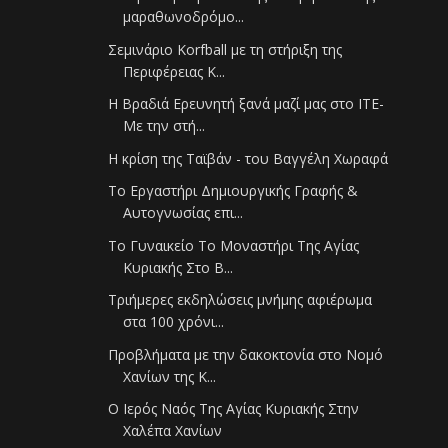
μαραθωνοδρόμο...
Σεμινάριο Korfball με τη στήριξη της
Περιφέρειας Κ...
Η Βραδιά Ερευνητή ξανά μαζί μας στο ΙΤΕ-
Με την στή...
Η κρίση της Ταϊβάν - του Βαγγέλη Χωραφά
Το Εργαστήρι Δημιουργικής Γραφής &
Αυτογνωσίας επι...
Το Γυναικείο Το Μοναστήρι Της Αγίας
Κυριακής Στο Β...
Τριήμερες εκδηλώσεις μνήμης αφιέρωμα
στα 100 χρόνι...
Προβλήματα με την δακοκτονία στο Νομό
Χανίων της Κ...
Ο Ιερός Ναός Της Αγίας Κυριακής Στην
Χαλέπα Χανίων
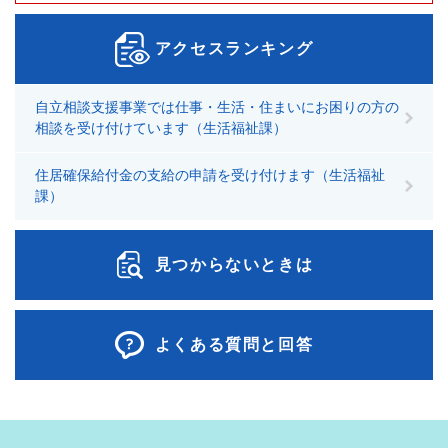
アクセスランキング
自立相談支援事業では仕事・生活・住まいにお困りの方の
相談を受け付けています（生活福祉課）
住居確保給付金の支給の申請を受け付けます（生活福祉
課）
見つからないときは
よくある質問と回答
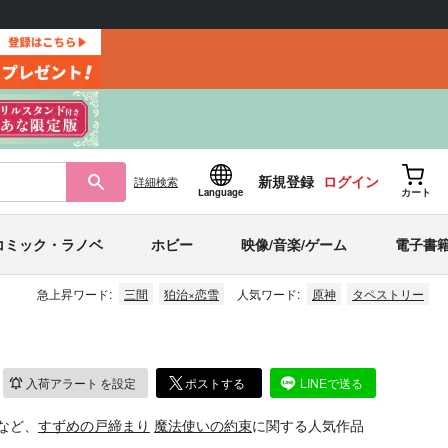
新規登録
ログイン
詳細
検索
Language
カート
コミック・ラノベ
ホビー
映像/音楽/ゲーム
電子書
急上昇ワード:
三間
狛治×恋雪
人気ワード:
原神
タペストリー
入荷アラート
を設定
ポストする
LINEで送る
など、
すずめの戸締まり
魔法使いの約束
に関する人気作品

==

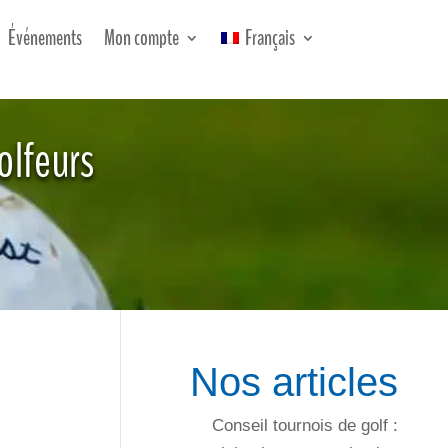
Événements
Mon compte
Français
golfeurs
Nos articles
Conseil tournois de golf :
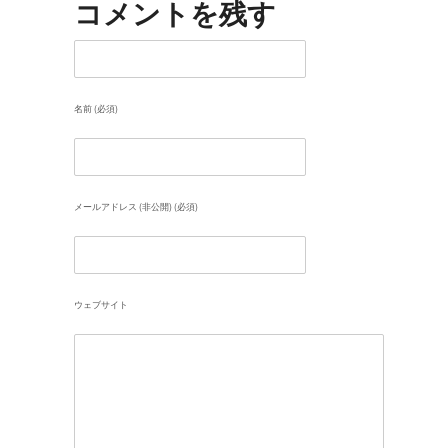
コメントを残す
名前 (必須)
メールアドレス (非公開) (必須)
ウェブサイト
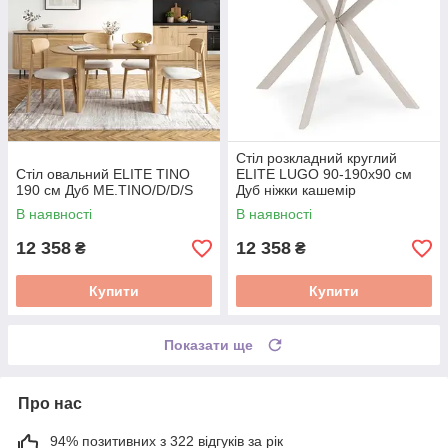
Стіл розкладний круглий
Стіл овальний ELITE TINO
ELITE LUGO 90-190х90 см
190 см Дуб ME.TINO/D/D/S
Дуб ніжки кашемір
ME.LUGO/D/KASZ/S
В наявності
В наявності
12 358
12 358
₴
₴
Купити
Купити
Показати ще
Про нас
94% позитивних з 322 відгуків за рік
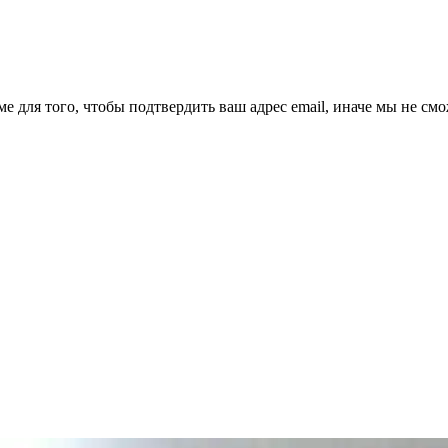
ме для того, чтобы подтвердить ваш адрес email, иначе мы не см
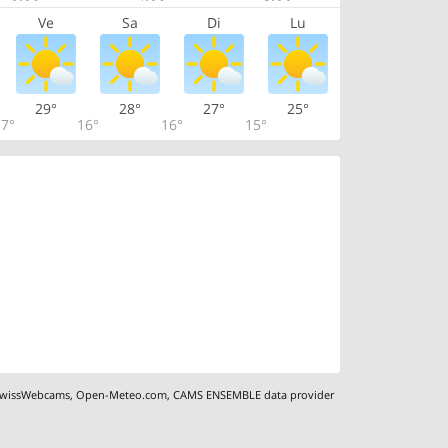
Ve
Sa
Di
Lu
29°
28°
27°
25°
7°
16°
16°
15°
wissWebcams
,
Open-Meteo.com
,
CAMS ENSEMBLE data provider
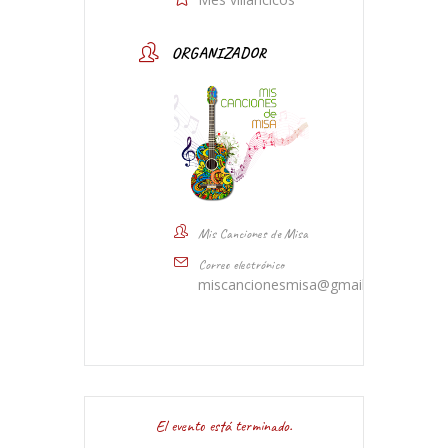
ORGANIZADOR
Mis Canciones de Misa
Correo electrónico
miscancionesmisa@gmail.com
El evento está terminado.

---

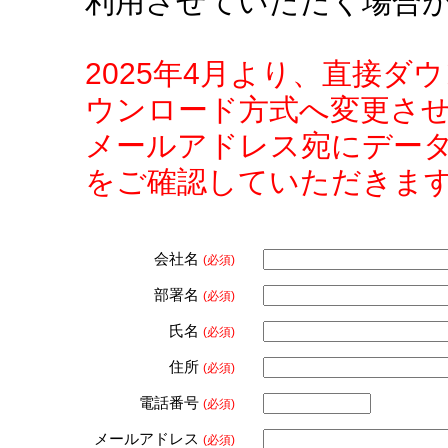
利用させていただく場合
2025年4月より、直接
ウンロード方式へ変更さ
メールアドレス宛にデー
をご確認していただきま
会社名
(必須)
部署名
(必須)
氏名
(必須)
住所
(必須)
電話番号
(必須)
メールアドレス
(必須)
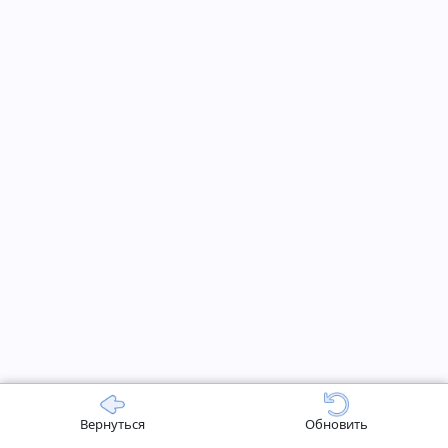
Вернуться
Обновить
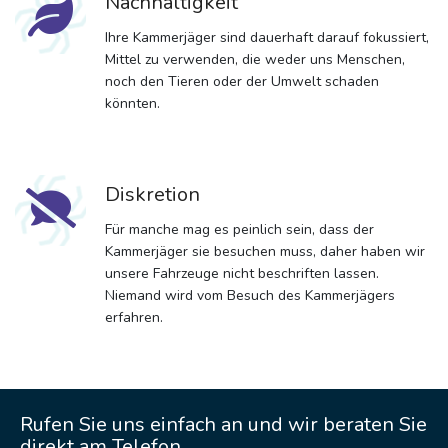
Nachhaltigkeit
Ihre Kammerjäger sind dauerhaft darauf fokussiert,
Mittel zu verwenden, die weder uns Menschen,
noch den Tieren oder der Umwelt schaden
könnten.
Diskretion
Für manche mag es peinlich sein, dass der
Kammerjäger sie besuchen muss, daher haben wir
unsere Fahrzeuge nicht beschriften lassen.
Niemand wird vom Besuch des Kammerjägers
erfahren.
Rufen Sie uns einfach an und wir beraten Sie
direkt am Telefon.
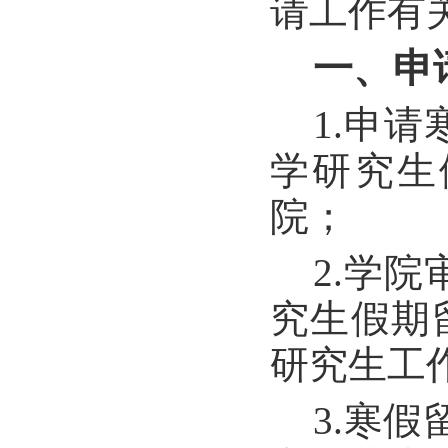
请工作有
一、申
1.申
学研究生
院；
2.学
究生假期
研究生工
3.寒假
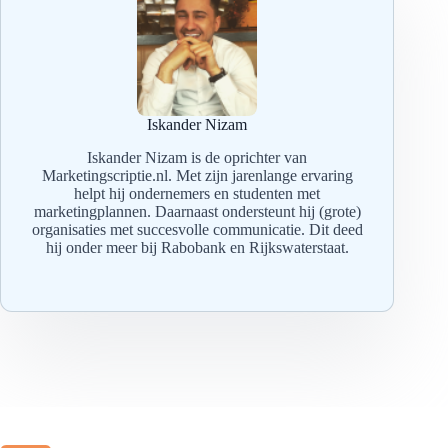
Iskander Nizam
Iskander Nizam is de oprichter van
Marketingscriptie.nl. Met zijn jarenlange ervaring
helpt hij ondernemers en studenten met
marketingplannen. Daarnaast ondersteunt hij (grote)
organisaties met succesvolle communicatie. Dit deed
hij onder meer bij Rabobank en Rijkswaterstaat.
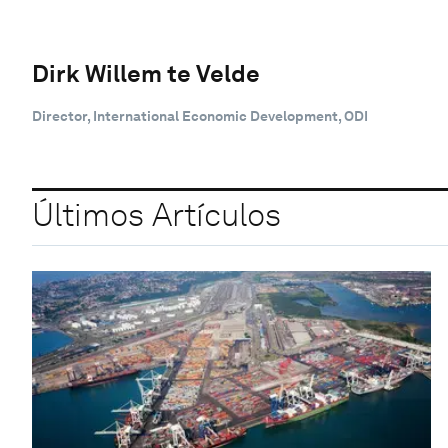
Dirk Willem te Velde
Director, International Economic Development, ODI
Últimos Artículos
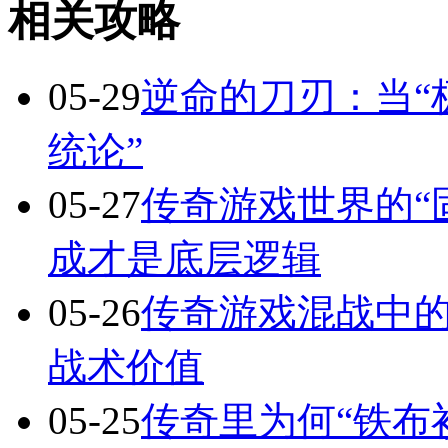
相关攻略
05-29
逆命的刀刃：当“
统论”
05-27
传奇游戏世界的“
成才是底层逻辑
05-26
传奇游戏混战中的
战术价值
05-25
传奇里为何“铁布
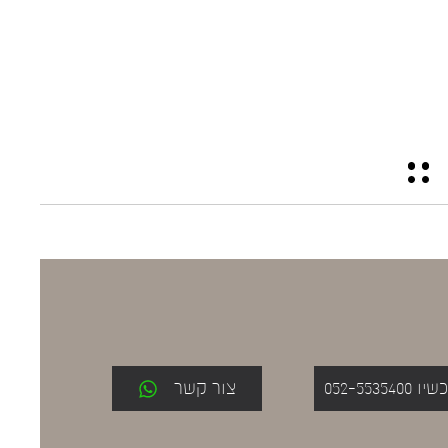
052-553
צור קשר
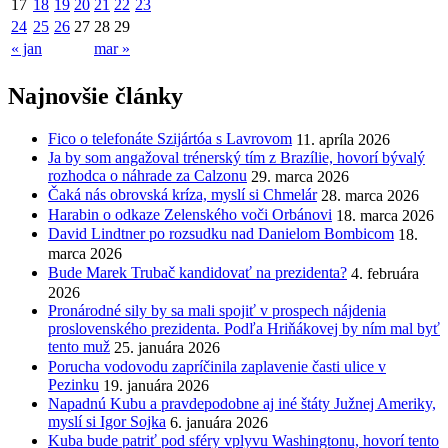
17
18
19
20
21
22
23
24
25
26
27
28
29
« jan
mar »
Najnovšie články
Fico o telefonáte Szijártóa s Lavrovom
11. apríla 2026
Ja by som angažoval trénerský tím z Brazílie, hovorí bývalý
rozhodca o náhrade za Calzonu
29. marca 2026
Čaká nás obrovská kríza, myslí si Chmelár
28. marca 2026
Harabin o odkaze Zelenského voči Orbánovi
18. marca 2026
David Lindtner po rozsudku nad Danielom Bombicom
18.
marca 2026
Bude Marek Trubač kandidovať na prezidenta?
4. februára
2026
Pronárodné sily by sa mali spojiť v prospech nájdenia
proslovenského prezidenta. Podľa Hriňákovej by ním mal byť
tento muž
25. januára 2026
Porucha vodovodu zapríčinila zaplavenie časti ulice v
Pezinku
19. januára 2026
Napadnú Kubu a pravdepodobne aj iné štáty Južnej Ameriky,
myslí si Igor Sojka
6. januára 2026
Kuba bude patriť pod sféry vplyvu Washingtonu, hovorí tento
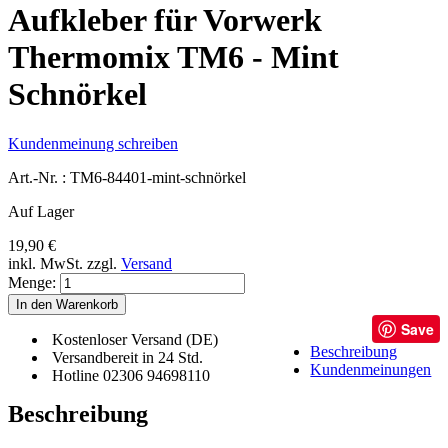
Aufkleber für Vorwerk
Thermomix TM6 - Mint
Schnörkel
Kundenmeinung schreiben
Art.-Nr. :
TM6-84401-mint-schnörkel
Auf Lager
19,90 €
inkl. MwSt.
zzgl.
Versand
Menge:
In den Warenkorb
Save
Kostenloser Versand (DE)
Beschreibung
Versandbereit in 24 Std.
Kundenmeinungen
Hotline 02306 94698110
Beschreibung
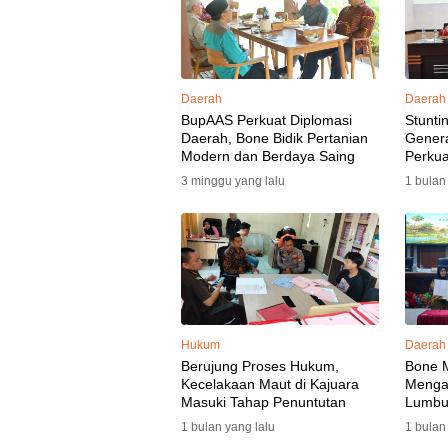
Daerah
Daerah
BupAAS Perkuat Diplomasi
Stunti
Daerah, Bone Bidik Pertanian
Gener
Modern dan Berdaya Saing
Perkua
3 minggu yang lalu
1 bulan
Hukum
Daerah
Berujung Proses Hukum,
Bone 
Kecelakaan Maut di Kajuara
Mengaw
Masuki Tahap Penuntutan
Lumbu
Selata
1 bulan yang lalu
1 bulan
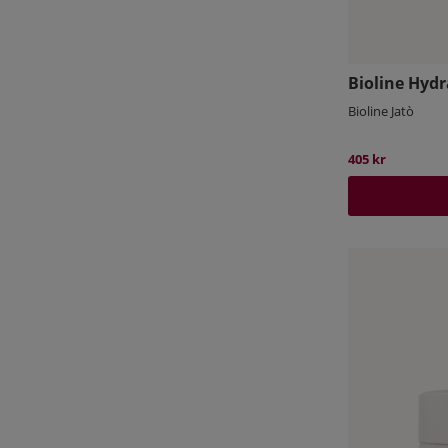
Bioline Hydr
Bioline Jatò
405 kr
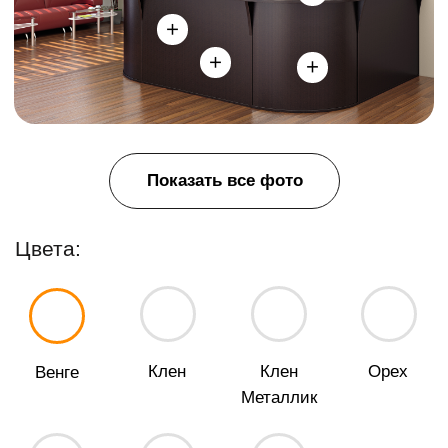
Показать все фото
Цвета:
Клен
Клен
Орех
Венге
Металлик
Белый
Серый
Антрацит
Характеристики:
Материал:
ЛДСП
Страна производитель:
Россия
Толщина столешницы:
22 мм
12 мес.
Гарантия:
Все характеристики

Your objective:
In the listing, copy everything from the line containing "ORGANIZADOR" down to the line containing "El evento está terminado.", renaming "Correo electrónico" to "Dirección de correo" and leaving the rest unchanged.

Answer below:
ORGANIZADOR
Mis Canciones de Misa
Dirección de correo
miscancionesmisa@gmail.com
El evento está terminado.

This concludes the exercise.